Publicado em 1898, Pelo Sertão é uma coletânea de contos escrita por Afonso Arinos que retrata com sensibilidade e precisão a vida no sertão mineiro. A obra se destaca por seu realismo regionalista, apresentando narrativas curtas marcadas por uma linguagem simples, direta e carregada de oralidade.
Os contos giram em torno de figuras típicas do interior do Brasil: vaqueiros, jagunços, beatas, curandeiros, padres, coronéis e lavradores. São personagens que enfrentam as agruras da seca, do isolamento, da pobreza e da dureza da vida sertaneja, mas que também revelam uma sabedoria própria e valores profundamente enraizados na cultura local.
Afonso Arinos faz uma crítica sutil ao abandono do sertão pelas autoridades, mostrando como os sertanejos vivem à margem do progresso e da modernidade que se espalhava pelo Brasil urbano. Através das histórias, o autor denuncia a desigualdade social, os conflitos de terra e a violência presente no interior.
Apesar do tom crítico, o autor nunca perde o respeito pelos seus personagens. Ao contrário, demonstra grande empatia, valorizando o modo de vida do sertanejo e sua relação com a natureza, a religiosidade e as tradições populares. Essa valorização do regionalismo é uma das marcas do pré-modernismo, período literário ao qual a obra pertence.
O conto mais famoso da coletânea é “O Compadre”, em que um homem simples decide fazer uma longa viagem a pé para visitar o compadre doente. A história evidencia a força dos laços afetivos e da solidariedade entre os sertanejos, mesmo diante das dificuldades impostas pela geografia e pela miséria.
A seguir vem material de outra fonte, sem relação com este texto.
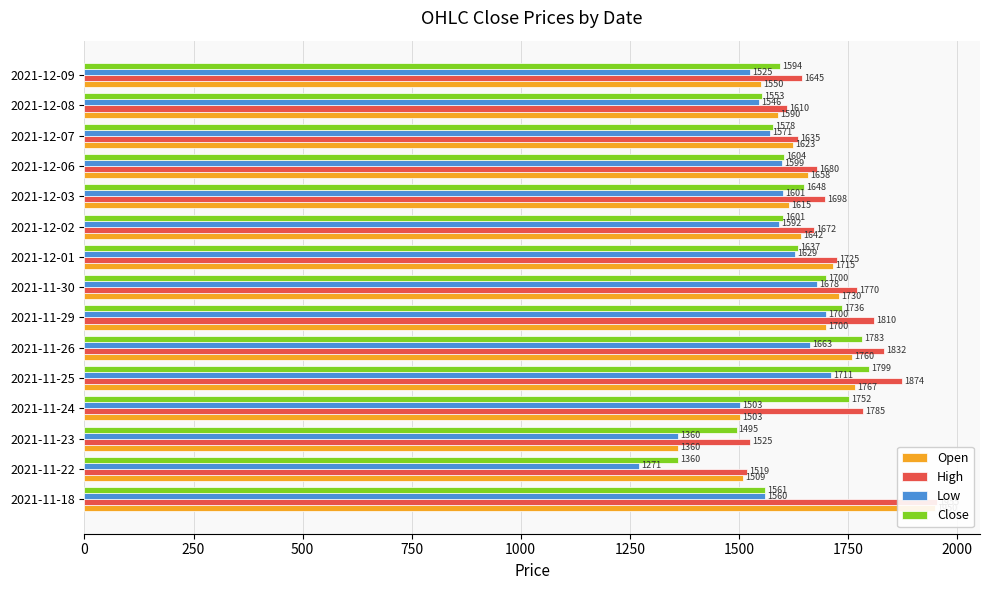

How many groups of bars are there?

15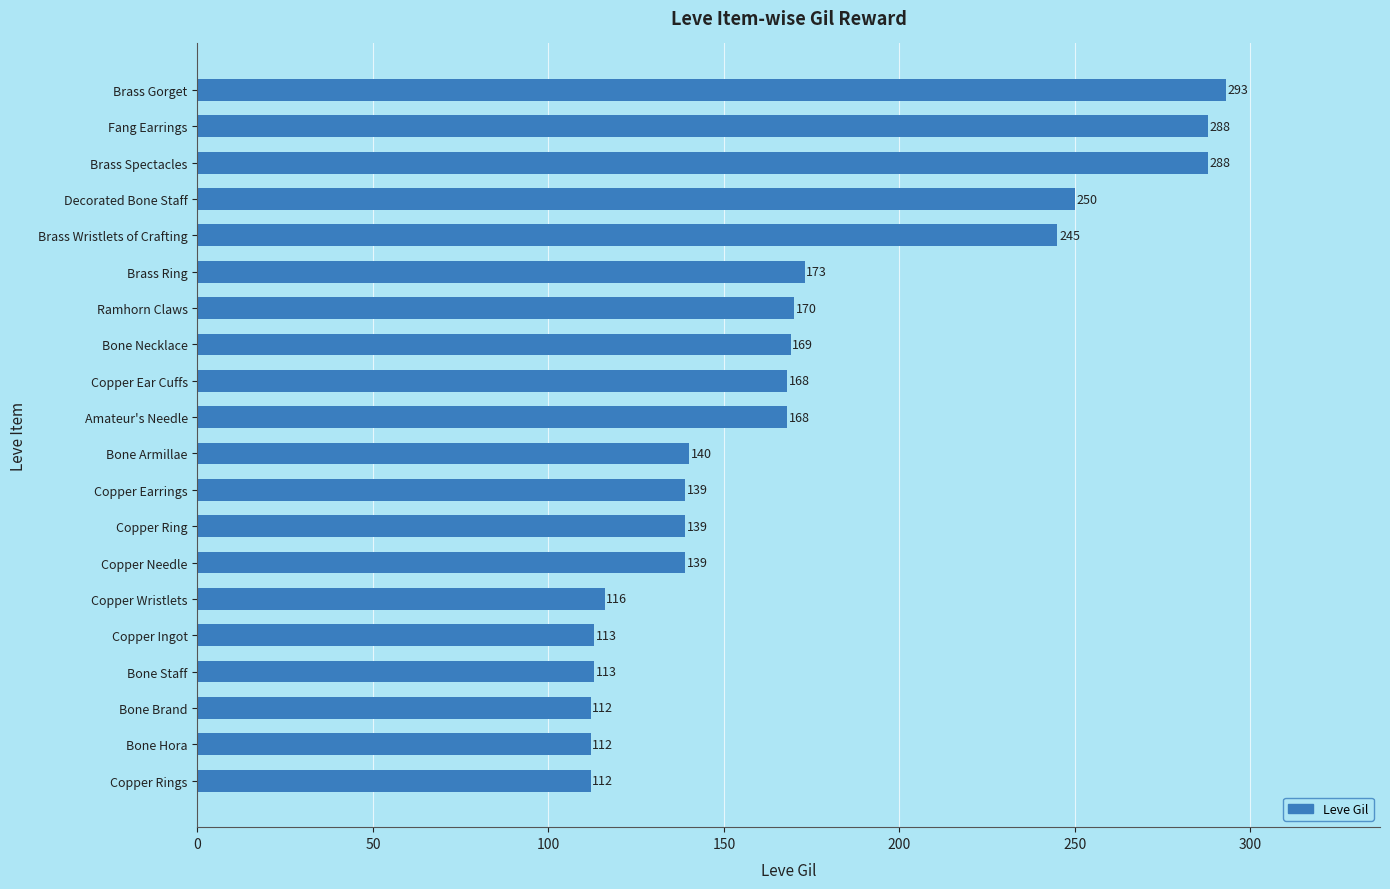

Does the chart contain any negative values?

No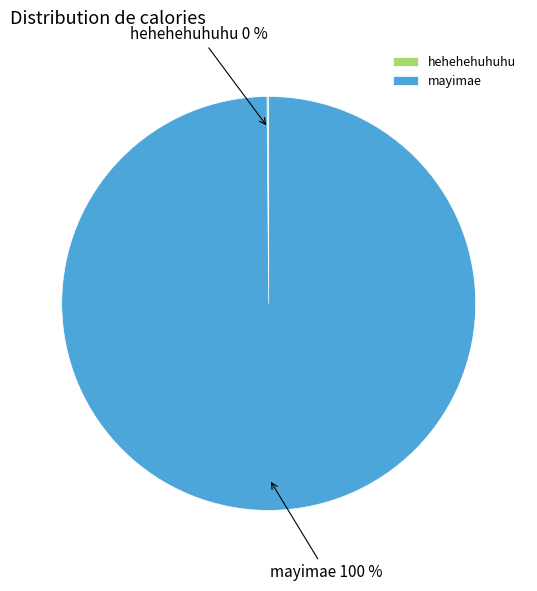

To the nearest percent, what is the average slice percentage?

50%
A linguagem dos contos é marcada por um estilo oral, com construções que imitam o jeito de falar dos sertanejos. Essa escolha estilística contribui para a autenticidade das narrativas e aproxima o leitor da realidade descrita. Afonso Arinos mostra que o falar popular é parte da identidade cultural do Brasil profundo.
O sertão mineiro é quase um personagem nas histórias. A paisagem seca, os caminhos tortuosos, as vilas esquecidas e as distâncias imensas compõem o cenário onde se desenrolam os dramas humanos. O ambiente hostil molda os hábitos, as crenças e os dilemas dos personagens.
Pelo Sertão é, assim, um retrato profundo e humano do Brasil interiorano do final do século XIX. A obra antecipa preocupações que seriam centrais na literatura modernista e se alinha com autores como Euclides da Cunha e Monteiro Lobato na construção de uma literatura nacional comprometida com a realidade brasileira.
Afonso Arinos, com sua prosa enxuta e poderosa, deixa em Pelo Sertão um legado importante: mostrar que o sertão, muitas vezes esquecido, tem voz, tem cultura e tem histórias que merecem ser contadas. Um livro essencial para compreender a alma sertaneja e os contrastes do país.